While outside the context of this study, it is also important to comment on the growing connections between obesity, type 2 diabetes, and cancer, including pancreatic cancer [48-51]. Notably, some of the most interesting proteins highlighted in this study that were differentially abundant based on diabetic status, such as decorin, moesin, and GRP78, have been implicated in cancer initiation, progression, and/or therapeutic resistance [52-54]. From this perspective, we plan to extend this work to include a more focused view on obesity and cancer, specifically the relationship between type 2 diabetes and pancreatic cancer.
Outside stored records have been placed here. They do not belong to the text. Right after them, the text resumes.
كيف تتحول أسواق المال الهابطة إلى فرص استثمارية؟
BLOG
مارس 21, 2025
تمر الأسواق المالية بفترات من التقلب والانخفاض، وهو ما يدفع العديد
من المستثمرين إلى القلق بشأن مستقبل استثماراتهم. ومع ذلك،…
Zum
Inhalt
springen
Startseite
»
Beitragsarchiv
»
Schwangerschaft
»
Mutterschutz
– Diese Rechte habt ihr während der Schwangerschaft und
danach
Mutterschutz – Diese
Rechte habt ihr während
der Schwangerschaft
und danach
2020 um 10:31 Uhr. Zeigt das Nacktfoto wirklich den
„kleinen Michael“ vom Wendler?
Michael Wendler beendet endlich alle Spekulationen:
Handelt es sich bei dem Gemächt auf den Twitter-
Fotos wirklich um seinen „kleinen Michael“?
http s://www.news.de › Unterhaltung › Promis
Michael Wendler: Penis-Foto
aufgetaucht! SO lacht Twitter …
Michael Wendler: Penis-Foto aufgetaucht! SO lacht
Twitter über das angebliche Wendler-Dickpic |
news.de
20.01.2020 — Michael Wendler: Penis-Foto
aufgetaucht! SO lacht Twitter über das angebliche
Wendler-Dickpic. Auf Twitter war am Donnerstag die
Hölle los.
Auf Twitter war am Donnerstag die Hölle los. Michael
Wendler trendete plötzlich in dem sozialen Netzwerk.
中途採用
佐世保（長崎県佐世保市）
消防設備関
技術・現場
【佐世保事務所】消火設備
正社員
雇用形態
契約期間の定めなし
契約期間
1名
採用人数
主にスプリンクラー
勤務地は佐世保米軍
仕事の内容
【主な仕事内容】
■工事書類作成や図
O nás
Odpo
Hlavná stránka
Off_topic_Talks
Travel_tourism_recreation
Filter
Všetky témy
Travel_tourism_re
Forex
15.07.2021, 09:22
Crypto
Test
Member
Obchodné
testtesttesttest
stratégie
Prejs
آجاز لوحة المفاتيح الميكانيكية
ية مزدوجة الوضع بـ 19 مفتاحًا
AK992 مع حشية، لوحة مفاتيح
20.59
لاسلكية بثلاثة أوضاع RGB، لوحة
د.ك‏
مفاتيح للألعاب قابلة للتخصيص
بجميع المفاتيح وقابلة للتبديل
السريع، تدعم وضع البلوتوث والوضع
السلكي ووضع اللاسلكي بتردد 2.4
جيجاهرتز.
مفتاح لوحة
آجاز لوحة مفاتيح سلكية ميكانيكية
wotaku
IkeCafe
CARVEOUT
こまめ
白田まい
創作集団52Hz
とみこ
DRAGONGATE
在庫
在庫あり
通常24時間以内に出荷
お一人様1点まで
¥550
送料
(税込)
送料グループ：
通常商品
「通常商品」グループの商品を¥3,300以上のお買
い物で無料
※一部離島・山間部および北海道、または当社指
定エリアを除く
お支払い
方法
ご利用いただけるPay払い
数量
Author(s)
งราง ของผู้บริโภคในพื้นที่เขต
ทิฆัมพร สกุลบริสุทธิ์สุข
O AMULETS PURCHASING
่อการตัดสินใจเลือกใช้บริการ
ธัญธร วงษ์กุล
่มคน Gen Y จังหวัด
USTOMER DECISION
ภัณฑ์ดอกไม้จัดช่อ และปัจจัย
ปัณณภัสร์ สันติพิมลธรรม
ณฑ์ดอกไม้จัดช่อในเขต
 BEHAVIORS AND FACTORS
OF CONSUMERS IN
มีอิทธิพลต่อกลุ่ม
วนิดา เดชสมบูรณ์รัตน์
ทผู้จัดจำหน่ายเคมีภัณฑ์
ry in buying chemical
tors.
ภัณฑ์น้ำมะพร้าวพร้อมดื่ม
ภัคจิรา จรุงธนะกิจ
Finally, the limitations of this study must be considered. First, of the 48 subjects, there was only one male among 47 females, so that the findings may not be extrapolated to males. Given the small sample number and clinical heterogeneity of patients, this was intentional in the study design to avoid differences due to sex. Females were selected because they represent approximately 86% of the patients undergoing bariatric surgery at our institution. Second, due to the low abundance of protein extracted for many of the samples, we were forced to use data obtained from single injections. However, we also analyzed an internal quality control sample obtained from a random omental specimen, which was run in between every 8–10 samples (n=9). These data were analyzed to assess instrumental reproducibility throughout the entire dataset. The results indicated a high significance of reproducibility with R values ranging from 0.957–0.981, and an average relative standard deviation (RSD) across natural-log (ln) normalized spectral counts (N-SC) of 27.6%. Therefore, we feel these data are highly robust despite having to use single injection results. Lastly, the proteomic dataset was generated from patients who were stratified by diabetic status, and there was a significant difference in the presence of hyperlipidemia between the two groups. To address whether the differential abundance in the proteome was due to diabetic status and not lipid metabolism, we specifically sought to, 1) select proteins for validation based on suspected or known role in diabetes and metabolism, 2) perform validation studies in specimens from patients without lipid dysmetabolism and from diabetic patients on single drug therapy for diabetes that was not insulin or a thiazolidinedione, and 3) compare our results with previously published datasets comparing patients with insulin resistance vs insulin sensitivity or in patients with frank type 2 diabetes. Thus, taken together, we are encouraged that future investigation of novel proteins identified here will be important in understanding the pathogenesis or pathophysiology of type 2 diabetes.

Conclusions

Adipose tissue is now regarded as a dynamic organ that contributes to the pathophysiology of dysmetabolism, with specific fat depots displaying unique metabolic and biological characteristics [6-11,18,21]. Here, we identified 19 proteins from subcutaneous adipose tissue and 41 proteins from omentum that were differentially abundant in diabetic vs nondiabetic patients with morbid obesity. Consistent with visceral fat playing a major role in dysmetabolism, there were more proteins identified in the omentum and the differentially abundant proteins in omentum better represented biological processes known to contribute to cellular energy homeostasis and/or the pathogenesis of type 2 diabetes. Two proteins, decorin and GRP78, were validated. Previously published data do implicate these proteins in the pathophysiology of type 2 diabetes. In addition, three proteins identified here have been identified as being differentially abundant in previously published studies of the omental proteome in diabetic vs nondiabetic patients [22-24]. Finally, while beyond the scope of this work, proteins highlighted in this study have known associations with cancer in general and pancreatic cancer specifically [52-54]. This is provocative since pancreatic cancer has been associated with both obesity and type 2 diabetes [48-51]. It is hoped that further investigation of the proteins and associated networks reported here will lead to novel therapeutic interventions in the treatment of type 2 diabetes mellitus.